[Opening Excerpted passage section]

Road Trip in Montana
Montana may be called the Big Sky state, but there's no better way to travel through it than on the road.
From the Great Plains to the Rocky Mountains, MT is one of the most varied and beautiful spaces the continental U.S. has to offer. But before taking the time to explore the scenery, it might be helpful to learn the terrain—and the traffic laws that come with it.
Major Montana Roadways
There are just a few interstate highways in Montana, but they can help get you to most of the state's major cities. Smaller county roads will shoulder most of the responsibility of getting you to some of the more out-of-the-way locations loved for outdoor recreation.
Major highways in Montana include:
- Interstate 94.
- This east-west freeway crosses the North Dakota border into Montana at Carlyle Road, before progressing southwest, passing through towns like Glendive and Miles City, until it merges with I-90 near Billings.
- Interstate 90.
- Part of a greater highway connecting Seattle to Boston, the MT portion of I-90—the longest highway in the state—kicks off at in the east the Wyoming border before reaching westward toward Billings. From there, the roadway merges with I-94 and arches northwest into Missoula, eventually leaving the state at the Idaho border, near Lookout Pass on the Coeur d'Alene mountains.
- In between, Interstate 90 runs through many of the more populated areas of the state, and includes exits for a number of different parks. It will even take you over the Continental Divide.

[Closing Excerpted passage section]

• Work request 1
According to the Montana road trip text, which highway is the longest in the state?
The records that follow are unrelated to the Montana road trip text.

[Opening Data for this task section]

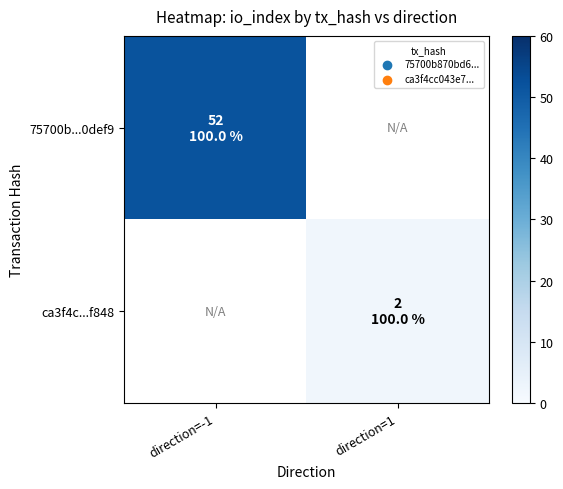

Count the number of data series in this chart.

2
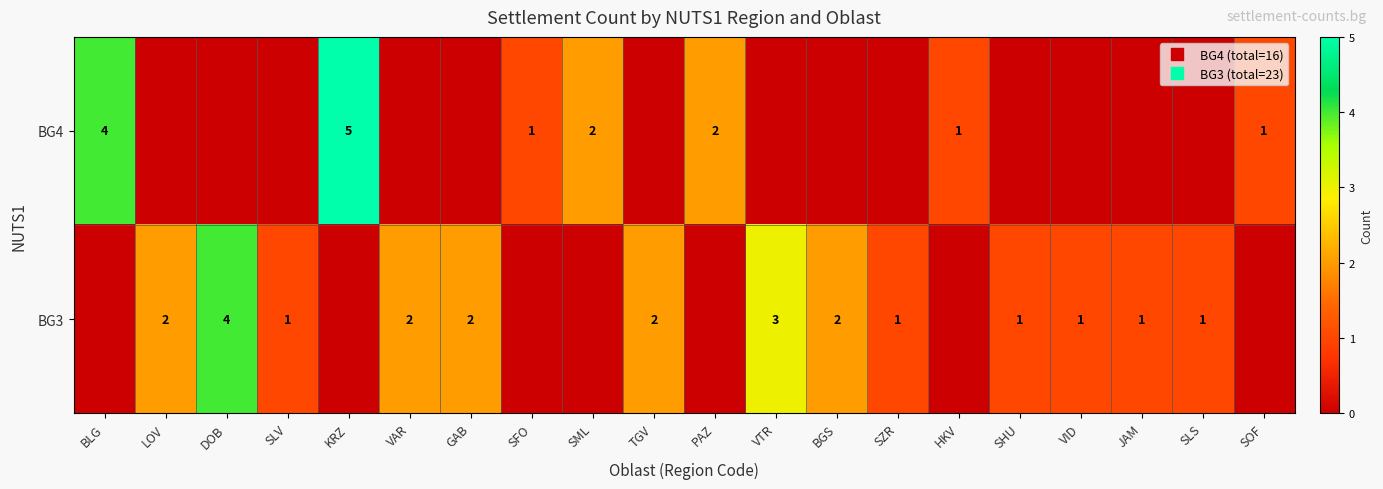

Is the value of BG3 at LOV greater than the value of BG4 at BGS?

Yes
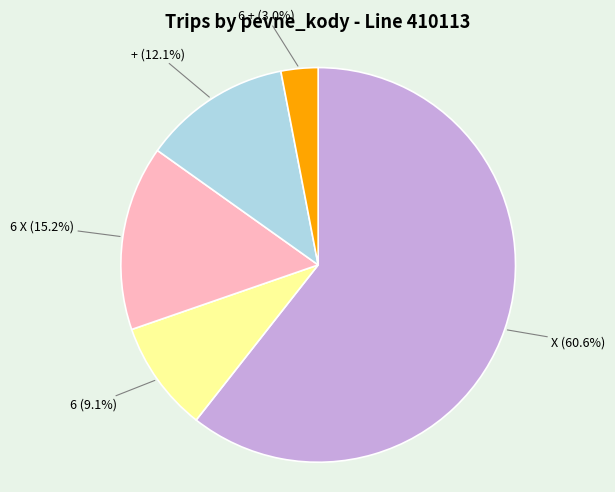

What portion of the pie excludes 6?

90.9%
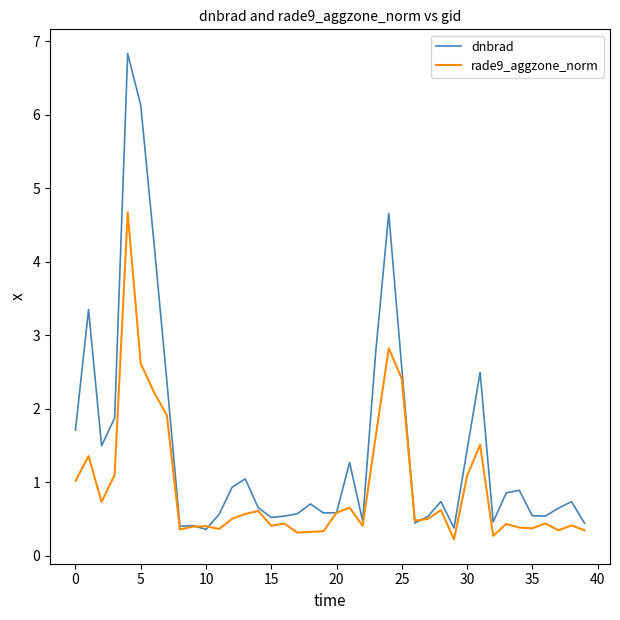

What is the highest value of the dnbrad series?

6.8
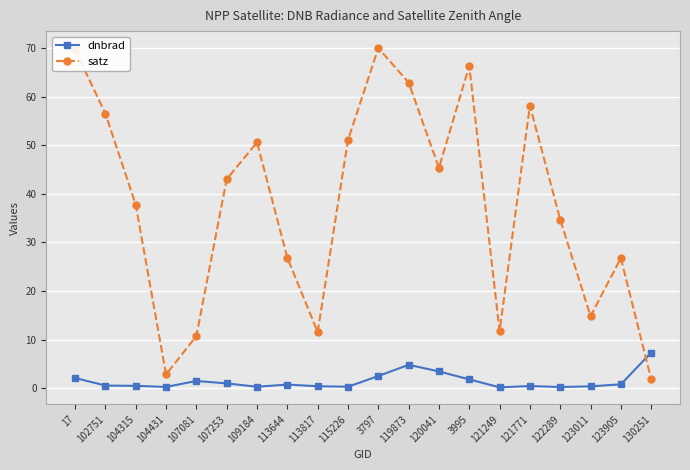

True or false: dnbrad has a value of 0.3 at 104431.

True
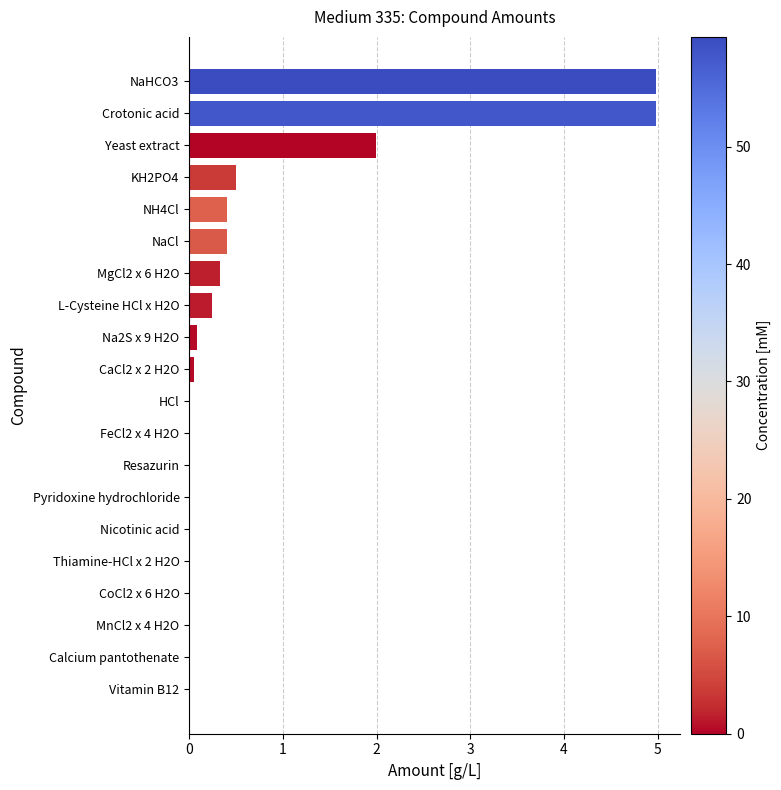

Is it true that the value at NaCl is 0.6?

False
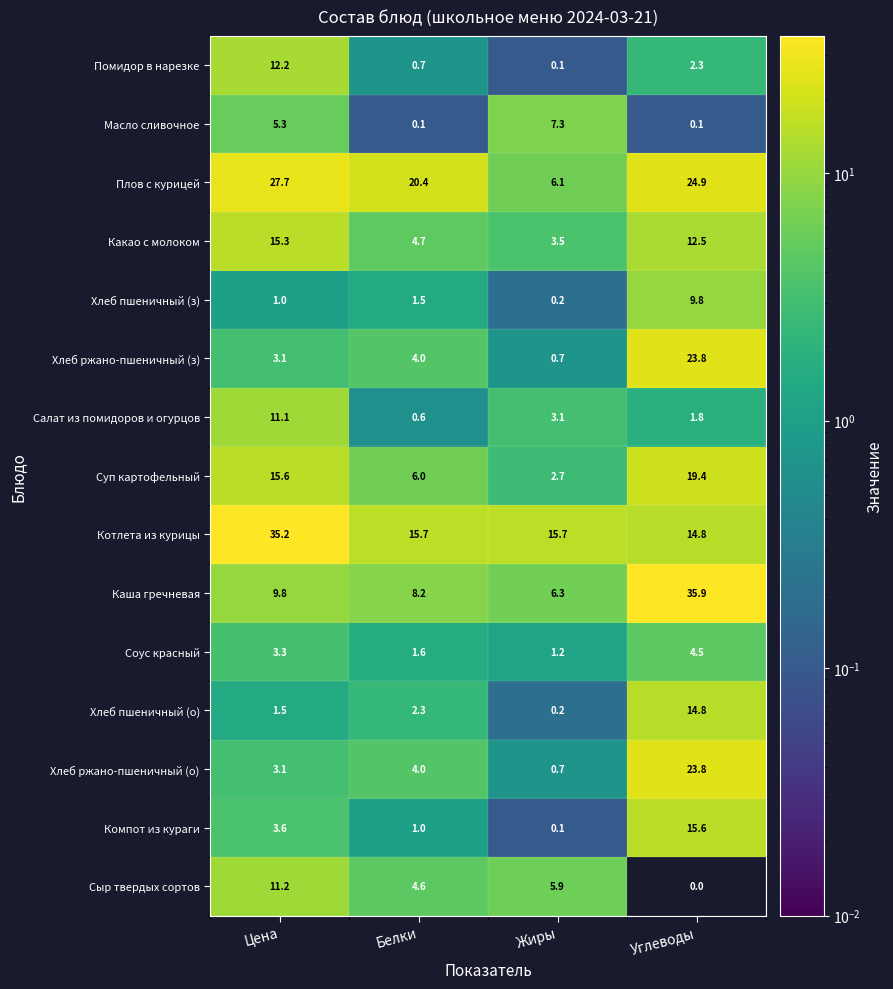

Rank the categories by Компот из кураги value from lowest to highest.

Жиры, Белки, Цена, Углеводы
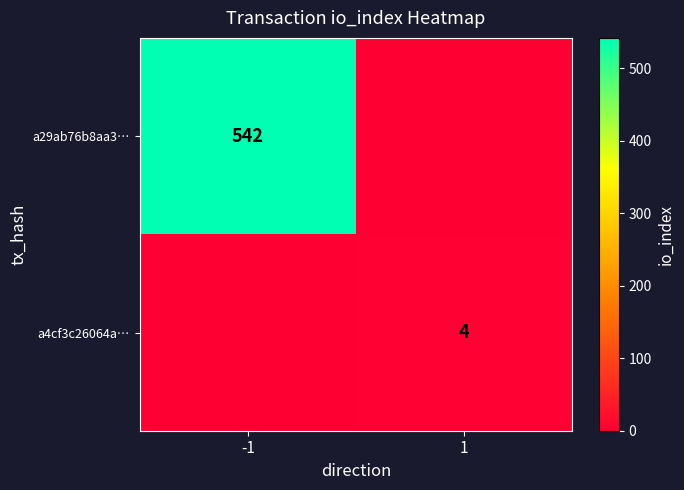

True or false: a29ab76b8aa3… has a value of 223 at -1.

False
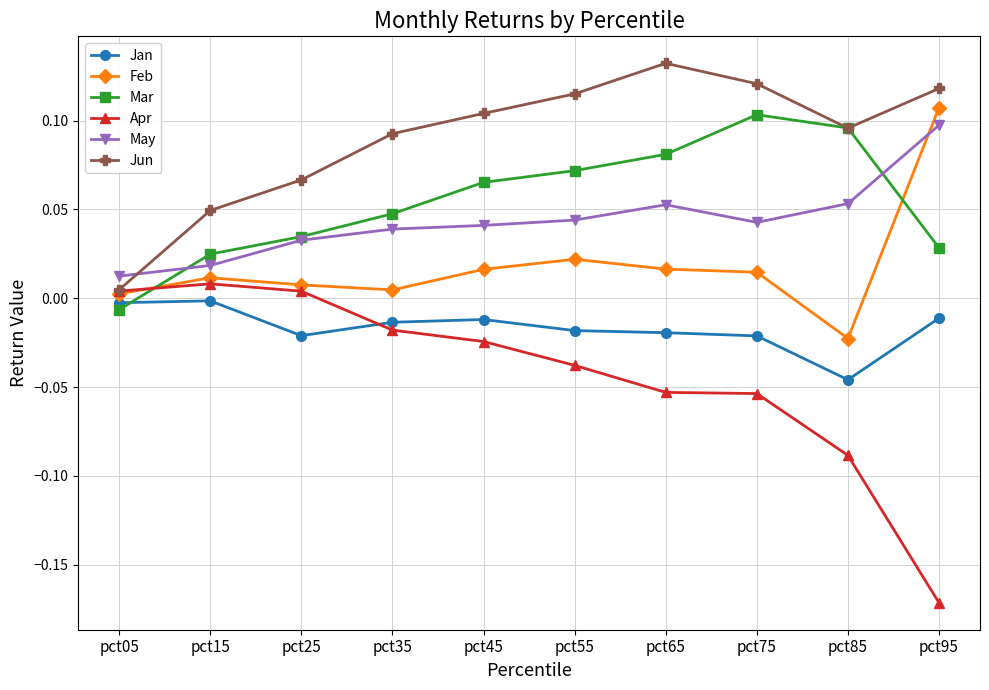

Count the number of data series in this chart.

6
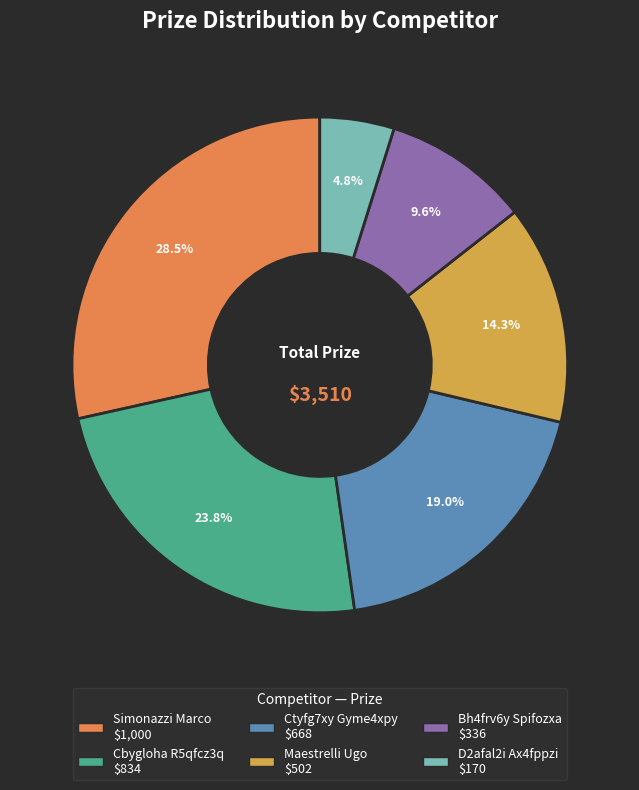

What is the total percentage of Cbygloha R5qfcz3q and Maestrelli Ugo?

38.1%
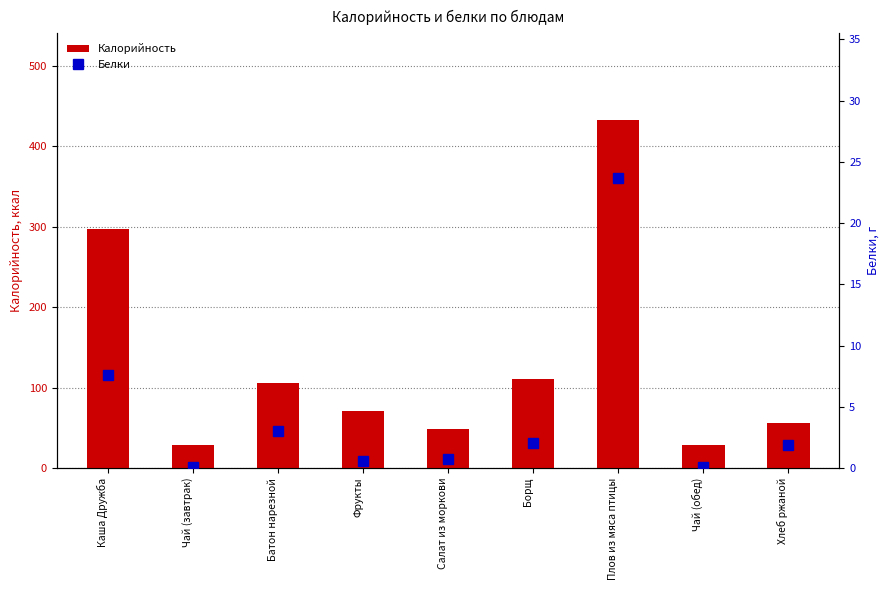

Does the chart contain any negative values?

No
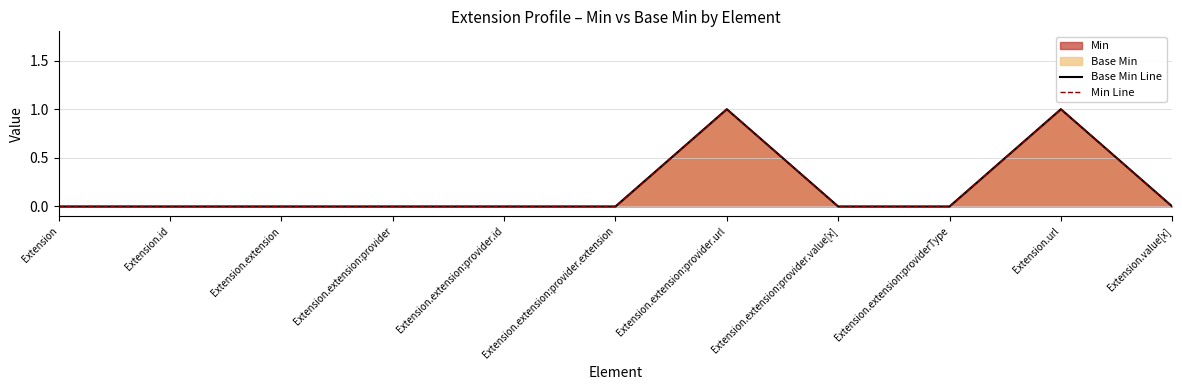

True or false: Min Line has more than 1 interior local peaks.

True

[Closing Data for this task section]

• Work request 2
Pull out every line of the records that contains the string "than". Matching is case-sensitive.

• Answer area 1
Interstate 90 (I-90)

• Answer area 2
Is the value of BG3 at LOV greater than the value of BG4 at BGS?
True or false: Min Line has more than 1 interior local peaks.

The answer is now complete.